Turn the lines below into a numbered list, leaving out any blank lines.

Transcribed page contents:
Start of Block

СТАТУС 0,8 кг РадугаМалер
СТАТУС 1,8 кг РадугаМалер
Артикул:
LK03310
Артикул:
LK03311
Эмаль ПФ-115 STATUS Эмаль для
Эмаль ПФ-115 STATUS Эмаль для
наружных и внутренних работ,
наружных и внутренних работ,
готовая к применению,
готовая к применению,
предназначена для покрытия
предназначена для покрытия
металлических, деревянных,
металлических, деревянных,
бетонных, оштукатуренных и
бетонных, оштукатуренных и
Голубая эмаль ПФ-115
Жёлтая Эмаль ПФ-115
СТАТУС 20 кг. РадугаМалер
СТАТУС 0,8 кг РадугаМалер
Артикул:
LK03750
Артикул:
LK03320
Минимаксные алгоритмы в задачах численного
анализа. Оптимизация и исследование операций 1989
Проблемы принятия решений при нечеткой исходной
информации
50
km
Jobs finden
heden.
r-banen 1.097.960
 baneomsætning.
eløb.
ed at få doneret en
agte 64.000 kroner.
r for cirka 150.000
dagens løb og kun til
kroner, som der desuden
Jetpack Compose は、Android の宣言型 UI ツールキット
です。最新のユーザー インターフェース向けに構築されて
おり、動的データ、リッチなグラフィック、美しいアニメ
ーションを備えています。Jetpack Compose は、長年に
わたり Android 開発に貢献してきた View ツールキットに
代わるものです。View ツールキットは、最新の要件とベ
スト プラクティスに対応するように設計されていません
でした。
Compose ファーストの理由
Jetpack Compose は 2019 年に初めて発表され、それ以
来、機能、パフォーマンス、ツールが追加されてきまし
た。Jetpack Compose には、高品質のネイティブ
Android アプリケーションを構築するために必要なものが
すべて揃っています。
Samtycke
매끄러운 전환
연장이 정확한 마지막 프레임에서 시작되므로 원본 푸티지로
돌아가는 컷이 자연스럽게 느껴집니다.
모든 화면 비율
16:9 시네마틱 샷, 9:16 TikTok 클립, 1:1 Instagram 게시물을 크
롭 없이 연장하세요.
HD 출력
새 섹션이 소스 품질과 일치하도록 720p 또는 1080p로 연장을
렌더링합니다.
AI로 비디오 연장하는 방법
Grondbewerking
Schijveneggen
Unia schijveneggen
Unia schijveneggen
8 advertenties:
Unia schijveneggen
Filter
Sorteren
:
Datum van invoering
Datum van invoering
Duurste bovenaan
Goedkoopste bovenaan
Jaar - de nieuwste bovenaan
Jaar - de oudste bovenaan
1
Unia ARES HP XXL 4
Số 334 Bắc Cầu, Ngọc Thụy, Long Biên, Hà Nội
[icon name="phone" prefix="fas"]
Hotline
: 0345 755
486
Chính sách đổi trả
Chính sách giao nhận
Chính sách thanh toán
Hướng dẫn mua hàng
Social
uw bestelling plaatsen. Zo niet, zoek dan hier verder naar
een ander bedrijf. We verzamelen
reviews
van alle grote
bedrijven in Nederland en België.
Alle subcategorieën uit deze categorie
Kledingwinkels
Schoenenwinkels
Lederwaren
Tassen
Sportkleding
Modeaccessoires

End of Block

Exercise output:
1. СТАТУС 0,8 кг РадугаМалер
2. СТАТУС 1,8 кг РадугаМалер
3. Артикул:
4. LK03310
5. Артикул:
6. LK03311
7. Эмаль ПФ-115 STATUS Эмаль для
8. Эмаль ПФ-115 STATUS Эмаль для
9. наружных и внутренних работ,
10. наружных и внутренних работ,
11. готовая к применению,
12. готовая к применению,
13. предназначена для покрытия
14. предназначена для покрытия
15. металлических, деревянных,
16. металлических, деревянных,
17. бетонных, оштукатуренных и
18. бетонных, оштукатуренных и
19. Голубая эмаль ПФ-115
20. Жёлтая Эмаль ПФ-115
21. СТАТУС 20 кг. РадугаМалер
22. СТАТУС 0,8 кг РадугаМалер
23. Артикул:
24. LK03750
25. Артикул:
26. LK03320
27. Минимаксные алгоритмы в задачах численного
28. анализа. Оптимизация и исследование операций 1989
29. Проблемы принятия решений при нечеткой исходной
30. информации
31. 50
32. km
33. Jobs finden
34. heden.
35. r-banen 1.097.960
36.  baneomsætning.
37. eløb.
38. ed at få doneret en
39. agte 64.000 kroner.
40. r for cirka 150.000
41. dagens løb og kun til
42. kroner, som der desuden
43. Jetpack Compose は、Android の宣言型 UI ツールキット
44. です。最新のユーザー インターフェース向けに構築されて
45. おり、動的データ、リッチなグラフィック、美しいアニメ
46. ーションを備えています。Jetpack Compose は、長年に
47. わたり Android 開発に貢献してきた View ツールキットに
48. 代わるものです。View ツールキットは、最新の要件とベ
49. スト プラクティスに対応するように設計されていません
50. でした。
51. Compose ファーストの理由
52. Jetpack Compose は 2019 年に初めて発表され、それ以
53. 来、機能、パフォーマンス、ツールが追加されてきまし
54. た。Jetpack Compose には、高品質のネイティブ
55. Android アプリケーションを構築するために必要なものが
56. すべて揃っています。
57. Samtycke
58. 매끄러운 전환
59. 연장이 정확한 마지막 프레임에서 시작되므로 원본 푸티지로
60. 돌아가는 컷이 자연스럽게 느껴집니다.
61. 모든 화면 비율
62. 16:9 시네마틱 샷, 9:16 TikTok 클립, 1:1 Instagram 게시물을 크
63. 롭 없이 연장하세요.
64. HD 출력
65. 새 섹션이 소스 품질과 일치하도록 720p 또는 1080p로 연장을
66. 렌더링합니다.
67. AI로 비디오 연장하는 방법
68. Grondbewerking
69. Schijveneggen
70. Unia schijveneggen
71. Unia schijveneggen
72. 8 advertenties:
73. Unia schijveneggen
74. Filter
75. Sorteren
76. :
77. Datum van invoering
78. Datum van invoering
79. Duurste bovenaan
80. Goedkoopste bovenaan
81. Jaar - de nieuwste bovenaan
82. Jaar - de oudste bovenaan
83. 1
84. Unia ARES HP XXL 4
85. Số 334 Bắc Cầu, Ngọc Thụy, Long Biên, Hà Nội
86. [icon name="phone" prefix="fas"]
87. Hotline
88. : 0345 755
89. 486
90. Chính sách đổi trả
91. Chính sách giao nhận
92. Chính sách thanh toán
93. Hướng dẫn mua hàng
94. Social
95. uw bestelling plaatsen. Zo niet, zoek dan hier verder naar
96. een ander bedrijf. We verzamelen
97. reviews
98. van alle grote
99. bedrijven in Nederland en België.
100. Alle subcategorieën uit deze categorie
101. Kledingwinkels
102. Schoenenwinkels
103. Lederwaren
104. Tassen
105. Sportkleding
106. Modeaccessoires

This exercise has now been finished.